Plus de dix ans après le retour du loup à Rietschen, village de l'est de l'Allemagne, les habitants ont fini par remiser leurs peurs ancestrales pour cohabiter en paix avec l'animal dont l'essor provoque toujours le rejet ailleurs en Europe.

Dans cette partie de l'Allemagne appelée le Lausitz, le loup gris d'Europe s'est adjugé un vaste territoire fait de grandes forêts de pins et de lacs, au côté des cerfs et des sangliers.

Treize ans après son retour au pays des Frères Grimm et de leur Petit Chaperon rouge, il est même devenu un outil de marketing touristique.

«Rietschen est la commune qui vit depuis le plus longtemps avec le loup en Allemagne. Sa présence ici est devenue aujourd'hui normale», assure Vanessa Ludwig, biologiste au Bureau d'information «Région du loup Lausitz», agence officielle chargée de l'observation du canidé et de la communication auprès des habitants et des médias.

À Rietschen, paisible bourgade de 3700 âmes à la frontière polonaise, devenue la «ville du loup», on propose aux touristes de partir sur les traces de l'animal à pied ou à vélo. «Le loup nous a bien plus apporté qu'il ne nous a causé de dommages», affirme le maire, Ralf Brehmer.

Treize des 19 meutes ou couples recensés en Allemagne vivent dans cette région devenue un vivier pour le reste du pays. Ici, les loups se sont habitués au bruit des pelleteuses qui exploitent la houille et aux détonations entendues aux alentours d'un terrain d'entraînement militaire de 200 km2.

Quasiment exterminé d'Allemagne au milieu du XIXe siècle, le loup gris d'Europe profite de son statut d'espèce protégée par la Convention de Berne (1979), ratifiée par l'Allemagne et la plupart des États européens.

On recense neuf groupes de populations en Europe, notamment en Scandinavie, dans les Pays baltes, mais aussi en Pologne, en Roumanie, dans l'est et le sud-est de la France, en Italie et dans la péninsule ibérique.
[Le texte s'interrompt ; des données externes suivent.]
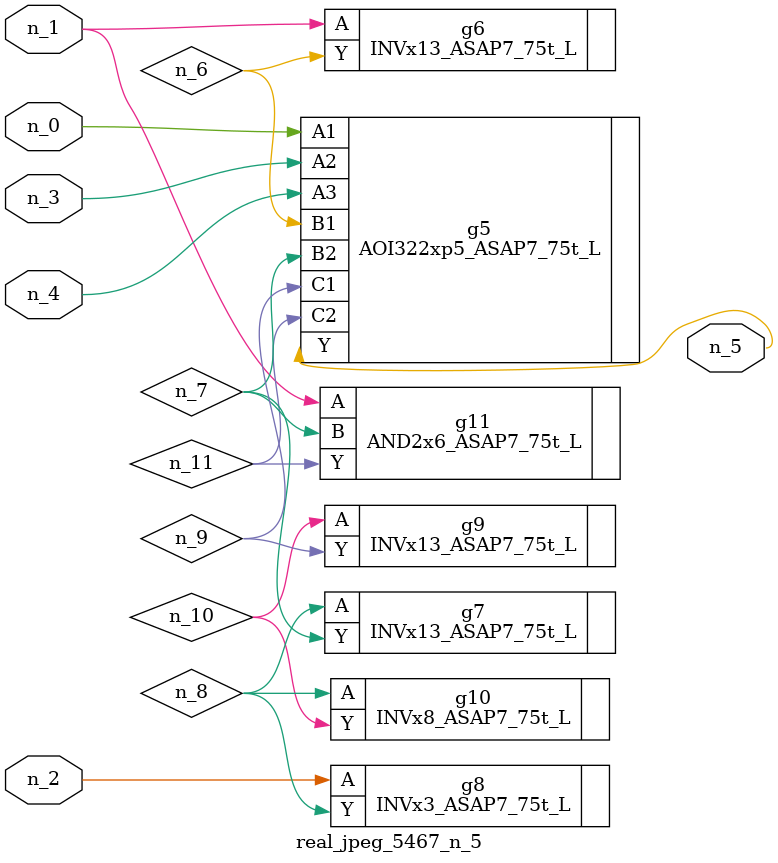
<source format=v>
module real_jpeg_5467_n_5 (n_4, n_0, n_1, n_2, n_3, n_5);

input n_4;
input n_0;
input n_1;
input n_2;
input n_3;

output n_5;

wire n_8;
wire n_11;
wire n_6;
wire n_7;
wire n_10;
wire n_9;

AOI322xp5_ASAP7_75t_L g5 ( 
.A1(n_0),
.A2(n_3),
.A3(n_4),
.B1(n_6),
.B2(n_7),
.C1(n_9),
.C2(n_11),
.Y(n_5)
);

INVx13_ASAP7_75t_L g6 ( 
.A(n_1),
.Y(n_6)
);

AND2x6_ASAP7_75t_L g11 ( 
.A(n_1),
.B(n_7),
.Y(n_11)
);

INVx3_ASAP7_75t_L g8 ( 
.A(n_2),
.Y(n_8)
);

INVx13_ASAP7_75t_L g7 ( 
.A(n_8),
.Y(n_7)
);

INVx8_ASAP7_75t_L g10 ( 
.A(n_8),
.Y(n_10)
);

INVx13_ASAP7_75t_L g9 ( 
.A(n_10),
.Y(n_9)
);


endmodule
</source>
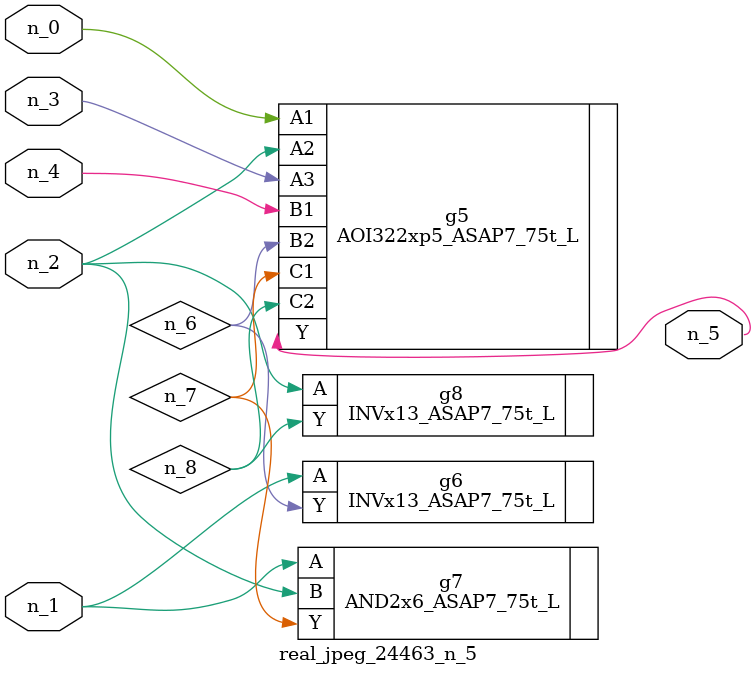
<source format=v>
module real_jpeg_24463_n_5 (n_4, n_0, n_1, n_2, n_3, n_5);

input n_4;
input n_0;
input n_1;
input n_2;
input n_3;

output n_5;

wire n_8;
wire n_6;
wire n_7;

AOI322xp5_ASAP7_75t_L g5 ( 
.A1(n_0),
.A2(n_2),
.A3(n_3),
.B1(n_4),
.B2(n_6),
.C1(n_7),
.C2(n_8),
.Y(n_5)
);

INVx13_ASAP7_75t_L g6 ( 
.A(n_1),
.Y(n_6)
);

AND2x6_ASAP7_75t_L g7 ( 
.A(n_1),
.B(n_2),
.Y(n_7)
);

INVx13_ASAP7_75t_L g8 ( 
.A(n_2),
.Y(n_8)
);


endmodule
</source>
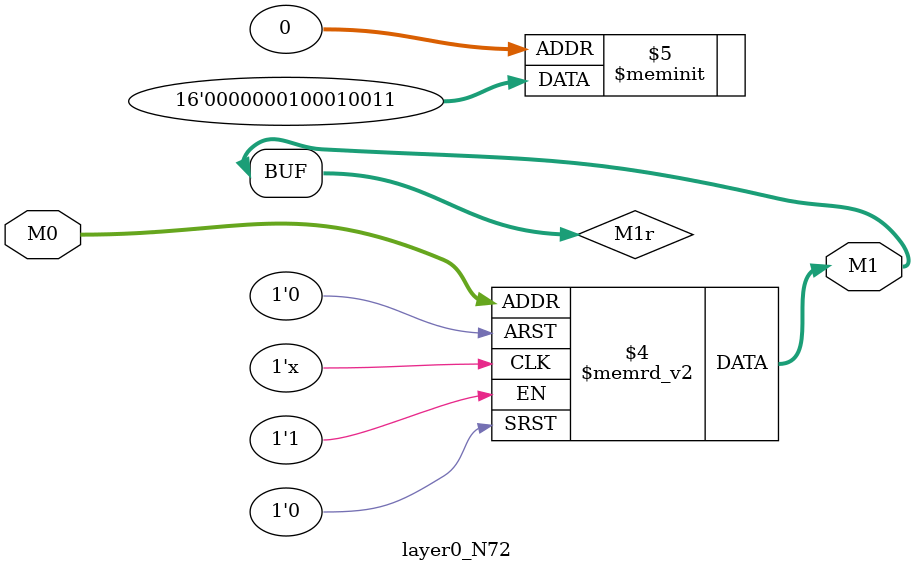
<source format=v>
module layer0_N72 ( input [2:0] M0, output [1:0] M1 );

	(*rom_style = "distributed" *) reg [1:0] M1r;
	assign M1 = M1r;
	always @ (M0) begin
		case (M0)
			3'b000: M1r = 2'b11;
			3'b100: M1r = 2'b01;
			3'b010: M1r = 2'b01;
			3'b110: M1r = 2'b00;
			3'b001: M1r = 2'b00;
			3'b101: M1r = 2'b00;
			3'b011: M1r = 2'b00;
			3'b111: M1r = 2'b00;

		endcase
	end
endmodule

</source>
Dans le Lausitz, le dernier spécimen, un solitaire venu de Pologne, avait été abattu en 1904. Quand, en 2000, la télévision montre un couple de loups originaire de Pologne venant de passer la frontière avec un louveteau, les peurs se réveillent.

«Enfant, tout le monde a entendu l'histoire du Petit Chaperon rouge et du loup. Cela reste ancré dans les têtes», explique Jana Endel, garde forestière au Bureau d'information.

Elle n'a pas oublié l'ambiance «échauffée» des premières réunions communales. «Les gens craignaient que le loup se reproduise toujours plus», ignorant que l'animal quitte ses parents entre un et deux ans pour se chercher son propre territoire ailleurs, souligne-t-elle, «on avait tout simplement oublié comment vivre avec le loup».

Pour vaincre les peurs, le Bureau d'information a animé plusieurs centaines de réunions d'information. Aujourd'hui, les habitants savent que le loup n'est pas un danger pour les humains. Dans le Lausitz, il n'a jamais attaqué l'homme en treize ans de présence.

Fidèle à sa réputation, il se régale en revanche de moutons et de chèvres mal protégés. Une cinquantaine de bêtes ont encore été fauchées dans la région en 2012.

Un agriculteur, qui avait perdu 33 bêtes après deux attaques en 2002, a paradoxalement contribué à calmer la colère de certains éleveurs. «Il a fait profiter ses collègues de son expertise» en matière de sécurité, explique Jana Endel. Les agriculteurs bénéficient d'ailleurs de subventions à l'installation de clôtures électriques.

Si «le loup n'est plus le principal sujet de discussion dans la commune», il a toujours des opposants. «Des chasseurs se plaignent qu'il mange leur gibier», reconnaît M. Brehmer.

Certains veulent toujours sa peau: trois spécimens ont été abattus dans la région depuis 2000, sans que les auteurs aient pu être identifiés.

L'animal sait qu'il doit rester sur ses gardes. Aussi, peu de monde peut se targuer de l'avoir croisé. «Ce serait comme avoir les six bons numéros au loto», estime le maire.

Pourtant il est bien là, et rôde parfois la nuit dans le village. Ses déjections attestent d'une présence aussi discrète que banale.